Your castle can have many walls of protection but if you leave the doors/ports open, people/traffic just passes through.
So I’ve always wondered this. How does a cloudflare tunnel offer protection from the same thing.
They may offer some sort of WAF (web application firewall) that inspects traffic for potentially malicious intent. Things like SQL injection. That’s more than just a proxy though.

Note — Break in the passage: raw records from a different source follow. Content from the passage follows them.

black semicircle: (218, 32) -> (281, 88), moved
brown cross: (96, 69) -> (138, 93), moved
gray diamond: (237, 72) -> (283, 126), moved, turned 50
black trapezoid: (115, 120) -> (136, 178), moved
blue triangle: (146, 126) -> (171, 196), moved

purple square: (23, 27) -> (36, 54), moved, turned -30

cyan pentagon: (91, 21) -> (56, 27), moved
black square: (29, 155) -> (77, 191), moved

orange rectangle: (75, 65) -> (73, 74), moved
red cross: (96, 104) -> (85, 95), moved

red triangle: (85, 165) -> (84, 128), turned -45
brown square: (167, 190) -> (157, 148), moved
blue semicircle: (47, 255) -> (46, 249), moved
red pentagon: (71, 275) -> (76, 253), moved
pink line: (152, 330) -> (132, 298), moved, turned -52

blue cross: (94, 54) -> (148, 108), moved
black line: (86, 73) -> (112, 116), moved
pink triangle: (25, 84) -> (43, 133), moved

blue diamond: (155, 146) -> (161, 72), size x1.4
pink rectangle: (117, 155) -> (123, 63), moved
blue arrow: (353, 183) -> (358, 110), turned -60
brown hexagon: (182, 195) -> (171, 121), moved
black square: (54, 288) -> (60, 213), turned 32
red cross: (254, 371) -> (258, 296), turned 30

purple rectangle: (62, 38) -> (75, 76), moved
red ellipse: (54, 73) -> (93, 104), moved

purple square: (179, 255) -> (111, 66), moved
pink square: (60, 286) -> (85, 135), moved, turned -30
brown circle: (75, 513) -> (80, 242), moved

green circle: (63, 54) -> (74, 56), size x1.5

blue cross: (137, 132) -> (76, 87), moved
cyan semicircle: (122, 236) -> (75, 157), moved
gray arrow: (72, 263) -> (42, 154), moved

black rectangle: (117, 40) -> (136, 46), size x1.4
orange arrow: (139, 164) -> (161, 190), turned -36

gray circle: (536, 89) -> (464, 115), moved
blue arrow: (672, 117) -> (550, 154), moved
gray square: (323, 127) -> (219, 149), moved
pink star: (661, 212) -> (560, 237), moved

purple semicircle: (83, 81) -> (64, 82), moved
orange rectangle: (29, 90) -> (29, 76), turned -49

Otherwise, they really don’t.
deleted by creator
I have a dozen services running on a myriad of ports. My reverse proxy setup allows me to map hostnames to those services and expose only 80/443 to the web, plus the fact that an entity needs to know a hostname now instead of just an exposed port. IPS signatures can help identify abstract hostname scans and the proxy can be configured to permit only designated sources. Reverse proxies also commonly get used to allow for SSL offloading to permit clear text observation of traffic between the proxy and the backing host. Plenty of other use cases for them out there too, don’t think of it as some one trick off/on access gateway tool
The mapping is helpful but not a security benefit. The latter can be done with a firewall.
Yes. But that’s no longer just a reverse proxy. The reverse proxy isn’t itself a security tool.

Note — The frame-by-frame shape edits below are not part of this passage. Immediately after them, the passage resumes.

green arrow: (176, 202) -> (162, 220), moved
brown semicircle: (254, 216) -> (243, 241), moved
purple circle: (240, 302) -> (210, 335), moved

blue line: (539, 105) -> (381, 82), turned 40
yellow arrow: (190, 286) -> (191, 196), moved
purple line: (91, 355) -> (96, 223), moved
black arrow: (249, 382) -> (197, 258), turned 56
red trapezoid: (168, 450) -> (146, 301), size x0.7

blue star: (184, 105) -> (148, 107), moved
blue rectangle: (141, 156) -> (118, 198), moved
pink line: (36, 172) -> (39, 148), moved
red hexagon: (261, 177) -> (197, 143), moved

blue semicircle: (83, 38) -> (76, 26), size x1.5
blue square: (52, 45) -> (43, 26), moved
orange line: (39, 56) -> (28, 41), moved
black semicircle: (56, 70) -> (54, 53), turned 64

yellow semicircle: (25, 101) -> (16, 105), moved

I see a lot of vacuous security advice in this forum. “Install a firewall”, “install a reverse proxy”, etc. This is mostly useless advice. Yes, do those things but they do not add any protection to the service you are exposing.

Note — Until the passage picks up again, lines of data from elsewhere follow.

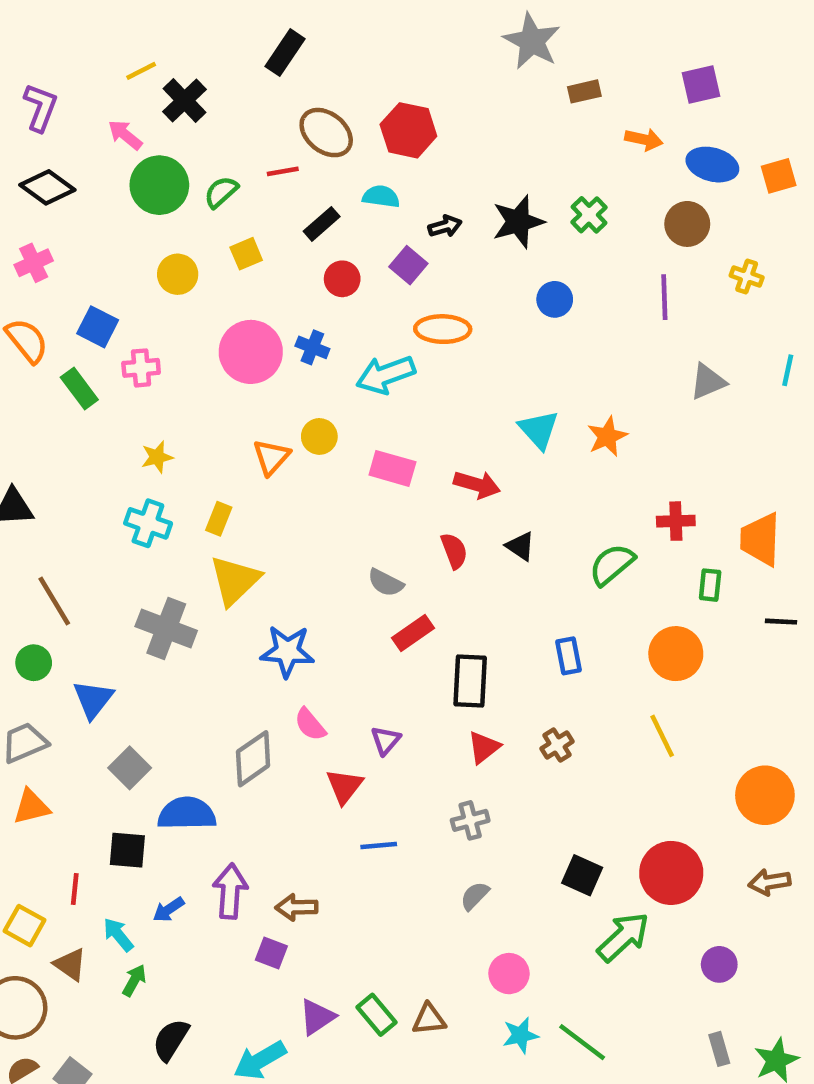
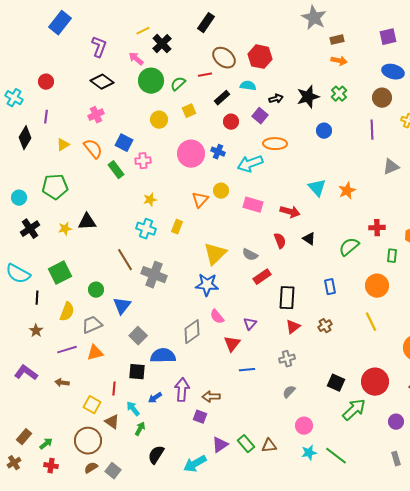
orange arrow: (644, 139) -> (339, 61), moved
yellow triangle: (235, 580) -> (215, 254), moved
brown line: (54, 601) -> (125, 260), moved

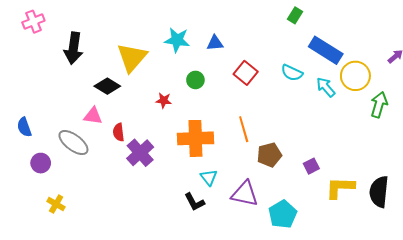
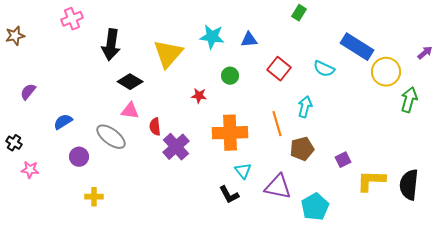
green rectangle: (295, 15) -> (299, 13), moved
black diamond: (107, 86) -> (130, 82), moved
cyan arrow: (326, 87) -> (305, 107), moved, turned 55
blue semicircle: (24, 127) -> (63, 122), turned 78
yellow cross: (56, 204) -> (94, 197), turned -30

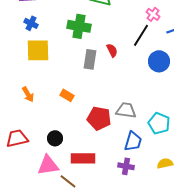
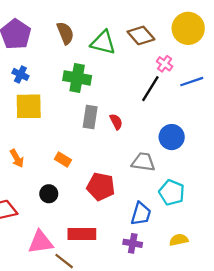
red semicircle: (112, 50) -> (116, 122), moved
blue circle: (159, 61) -> (172, 137), moved
gray trapezoid: (126, 110) -> (143, 162), moved
black circle: (55, 138) -> (49, 194), moved

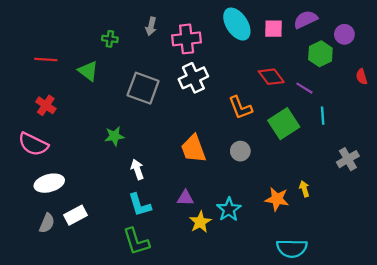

A firewall only protects you from exposing services you didn’t want to expose (e.g. NFS or some other service running on the same system), and the rproxy just allows for host based routing. In both cases your service is still exposed to the internet. Directly or indirectly makes no significant difference.
What we should be advising people to do is “use a valid ssl certificate, ensure you don’t use any application default passwords, use very good passwords where you do use them, and keep your services and servers up-to-date”.
A firewall allowing port 443 in and an rproxy happily forwarding traffic to a vulnerable server is of no help.
They’re a part of the mix. Firewalls, Proxies, WAF (often built into a proxy), IPS, AV, and whatever intelligence systems one may like work together to do their tasks. Visibility of traffic is important as well as the management burden being low enough. I used to have to manually log into several boxes on a regular basis to update software, certs, and configs, now a majority of that is automated and I just get an email to schedule a restart if needed.
A reverse proxy can be a lot more than just host based routing though. Take something like a Bluecoat or F5 and look at the options on it. Now you might say it’s not a proxy then because it does X/Y/Z but at the heart of things creating that bridged intercept for the traffic is still the core functionality.
You can’t port map the same port to different services on a firewall. Reverse proxy lets you open one port and have multiple services on it. Firewall can protect exposed services one I geoip block every country but my own two use crowded to block what they consider malicious ips.
Hey no to be harsh or anything but did you actually made your research? Plenty of people self host websites on their house without AWS , Google or Cloudfare and it works fine.
It is easy to get hacked if you make stupid mistakes. Just don’t make them.
This is honestly true. Just follow good security practices
Is this some sort of insider I am not aware of? I always see these kind of replies and I never understand them. Why even write anything if you don’t have anything meaningful to add to the conversation? This is a genuine question to both of you. I mean, yes, it might be true that everything is fine and dandy if you follow good security practices? But how does that help a beginner? Its like saying driving a car with manual transmission is easy. You just need to know the numbers from 1 to 6 and that a higher number makes the car go faster. Even though this might be technically true, it doesn’t help anybody.